Rafles du 26 août 1942 en « zone libre »

vendredi 21 octobre 2022, par Courant Alternatif

L’Etat Français ne s’est pas contenté de collaborer avec les autorités allemandes en zone occupée pour participer au génocide des populations juives. En zone libre, il a devancé les souhaits des nazis. Nous allons le voir avec les rafles organisées sur son territoire par le gouvernement de Vichy.


Six semaines après la rafle du Vélodrome d’Hiver, à l’initiative des autorités de Vichy, une vaste rafle est organisée dans toutes les régions de la « zone libre » à partir du 26 août 19421. Ces rafles sont le résultat d’une négociation les 2 et 4 juillet 1942 au siège de la SS en France entre Carl Oberg, chef supérieur de la SS pour la France et René Bousquet2, secrétaire général à la Police du gouvernement de Vichy. Cet accord (oral !) de juillet 1942 protégeait (pour le moment) les Juifs de nationalité française se trouvant en zone occupée et en zone libre en échange de la livraison aux autorités allemandes de 10 000 Juifs apatrides de zone libre et de 30 000 Juifs apatrides de la région parisienne.
Dès mai 1942, Bousquet avait demandé à Heydrich, organisateur de la Shoah, venu annoncer la déportation des Juifs apatrides3 de la zone occupée, si les Juifs apatrides internés en zone libre depuis un an et demi4 pouvaient être déportés en même temps que ceux internés à Drancy. C’est Bousquet qui évaluait à 10 000 personnes le nombre d’internés susceptibles d’être l’objet de cette mesure. Cette initiative de collaboration surprend les Allemands eux-mêmes, qui en profitent, dès le 17 juillet 1942, pour déporter 3 000 personnes de la zone libre, par trois convois successifs.
Les déportés de cette première vague depuis la zone libre étaient ceux détenus dans certains camps, principalement Gurs (Pyrénées Atlantiques) Le Vernet (Ariège), Rivesaltes (Pyrénées orientales), Agde (Hérault) et Les Milles (Bouches du Rhône). La plupart de ces camps avaient d’abord détenu des républicains espagnols, mais ceux-ci avaient ensuite été répartis dans des GTE (groupements de travailleurs étrangers) pour faire de la place aux Juifs. Par contre le camp des Milles avait été créé au début de la guerre pour enfermer surtout des Allemands et Autrichiens (la plupart étant Juifs et/ou antinazis)

Entrées fournies —
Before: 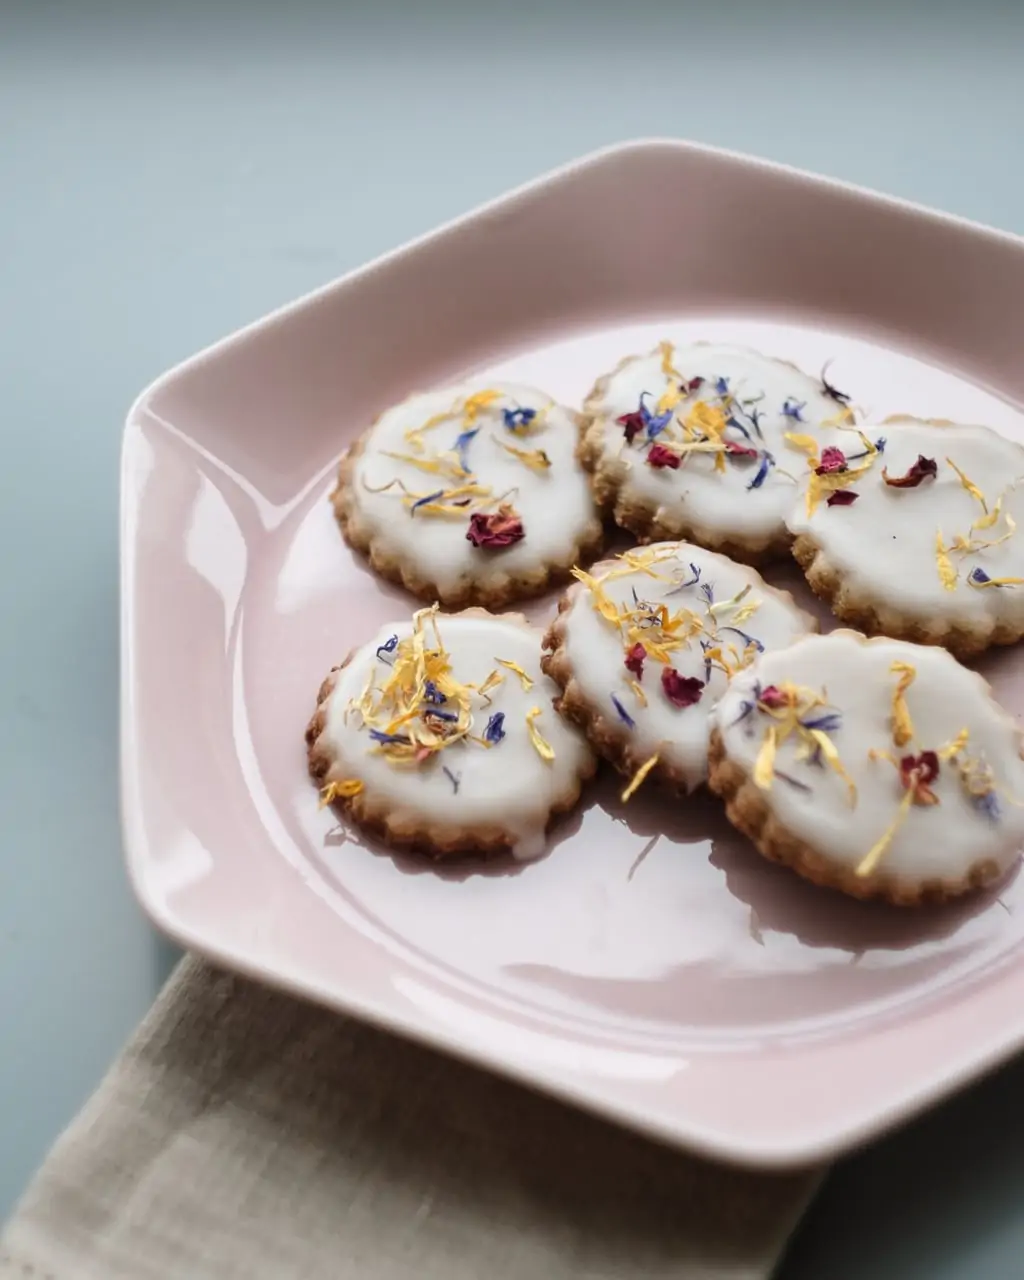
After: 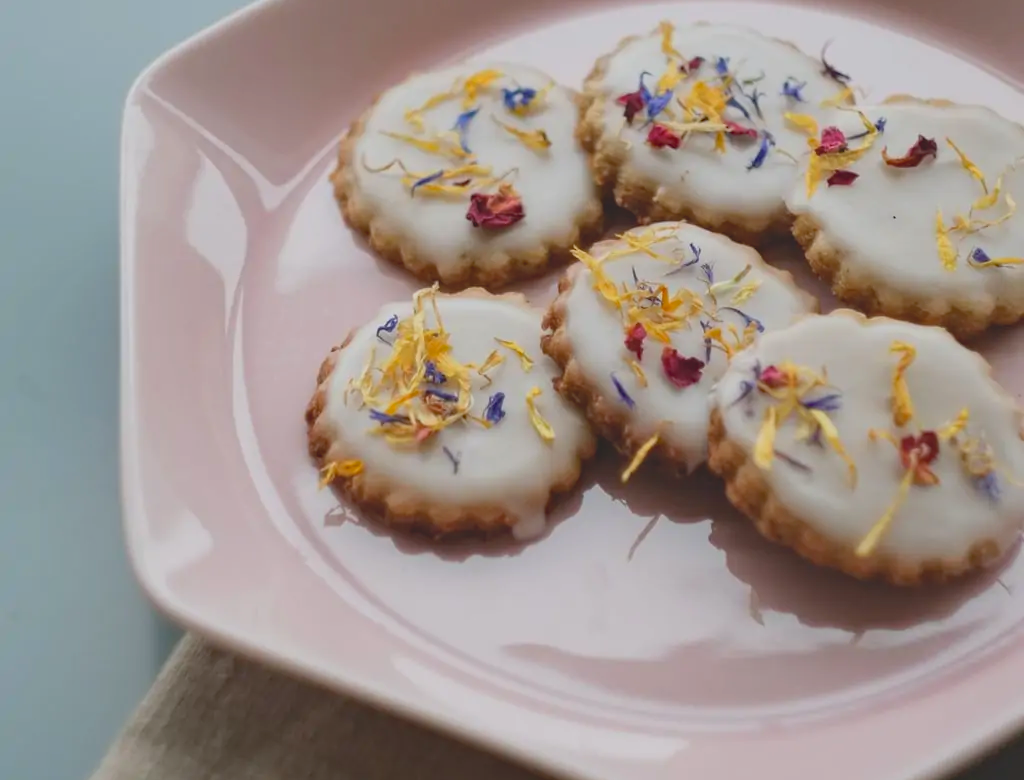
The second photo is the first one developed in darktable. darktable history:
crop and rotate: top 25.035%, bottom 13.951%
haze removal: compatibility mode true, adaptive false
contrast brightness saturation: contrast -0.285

---

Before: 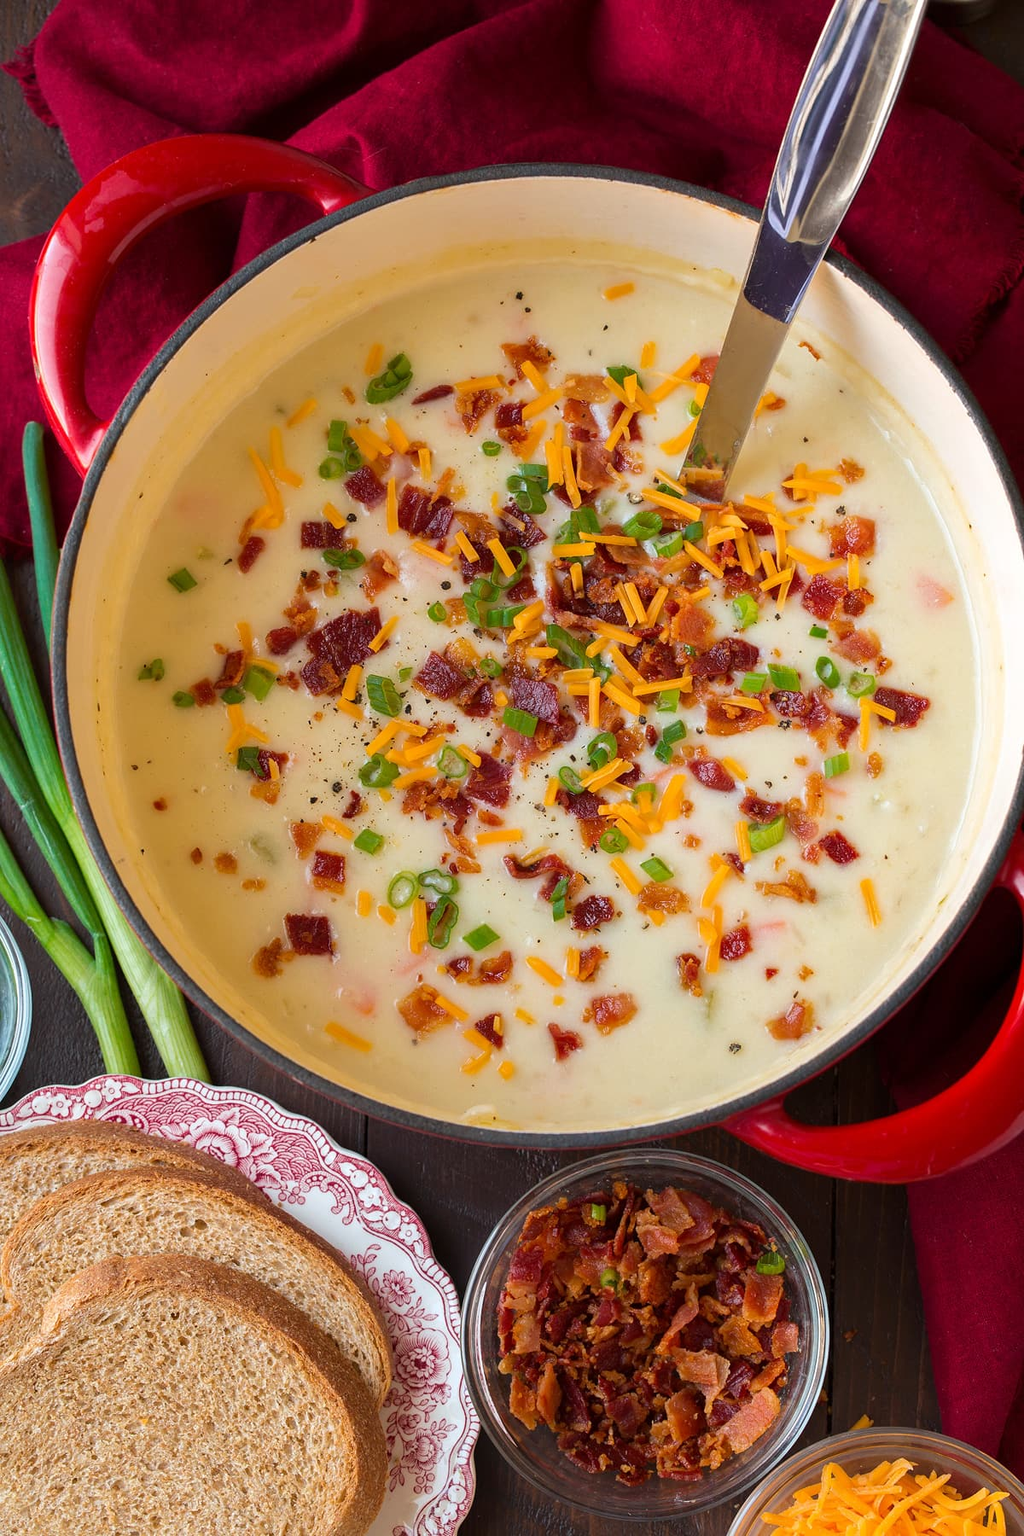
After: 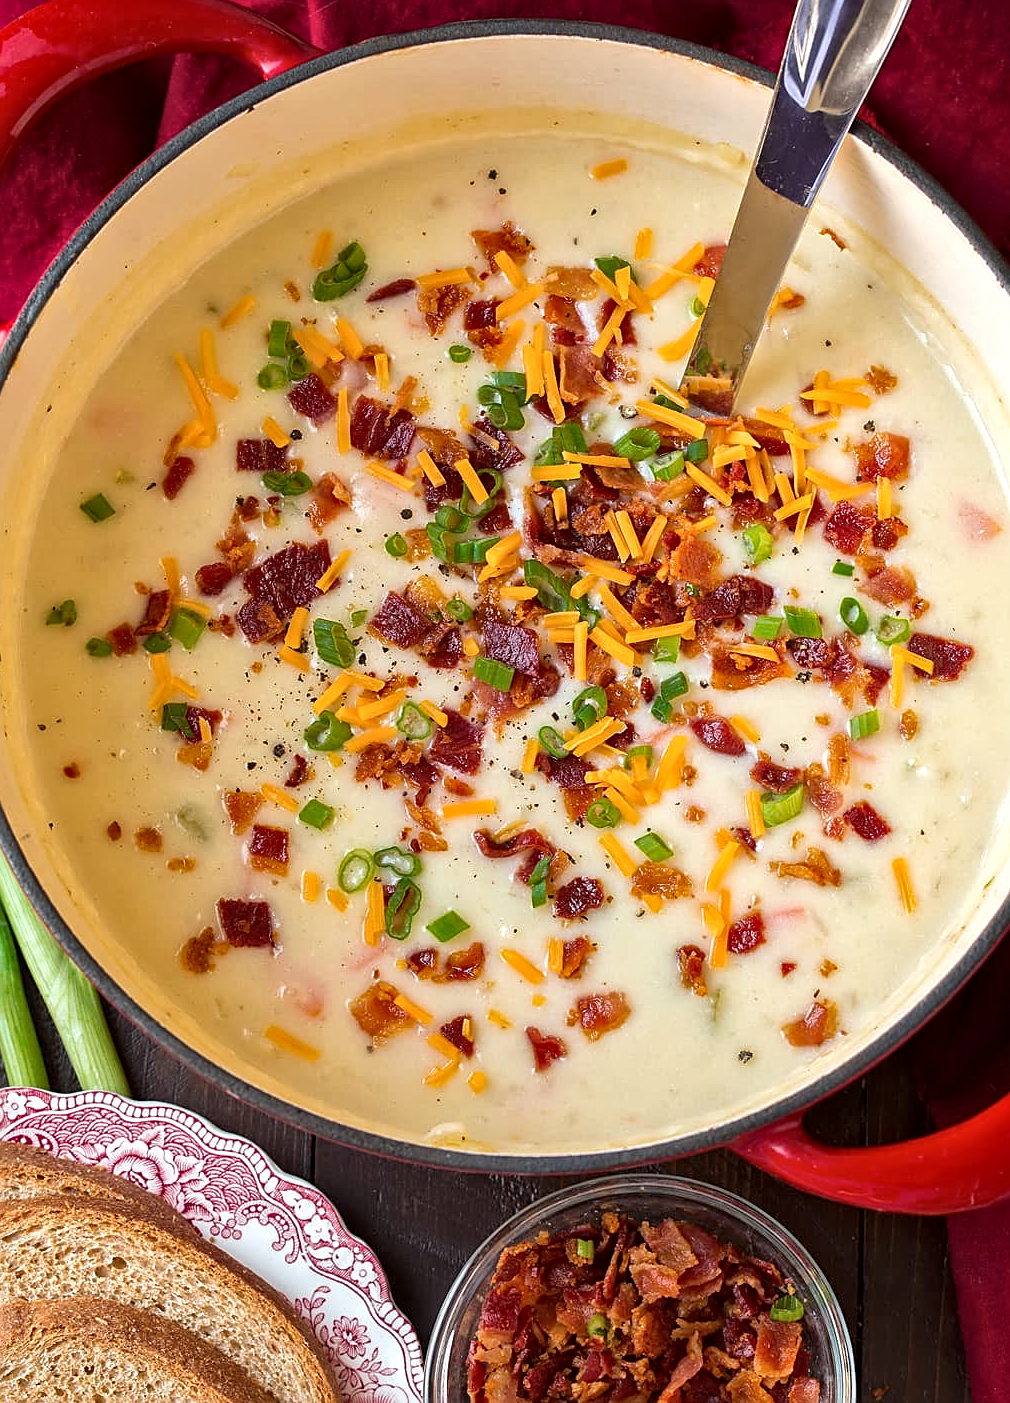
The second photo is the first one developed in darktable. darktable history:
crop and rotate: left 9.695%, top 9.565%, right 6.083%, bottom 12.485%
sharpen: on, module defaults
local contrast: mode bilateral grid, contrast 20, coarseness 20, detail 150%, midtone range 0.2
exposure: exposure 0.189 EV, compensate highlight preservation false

Consignes —
1. D'après le texte source, quelle fonction René Bousquet occupait-il au sein du gouvernement de Vichy ?
2. Renvoyez à l'identique le passage du texte source allant de "L’Etat Français ne" jusqu'à "le gouvernement de Vichy.".
Le matériel fourni est sans rapport avec le texte source.

Résultats successifs —
1. Secrétaire général à la Police.

2.
L’Etat Français ne s’est pas contenté de collaborer avec les autorités allemandes en zone occupée pour participer au génocide des populations juives. En zone libre, il a devancé les souhaits des nazis. Nous allons le voir avec les rafles organisées sur son territoire par le gouvernement de Vichy.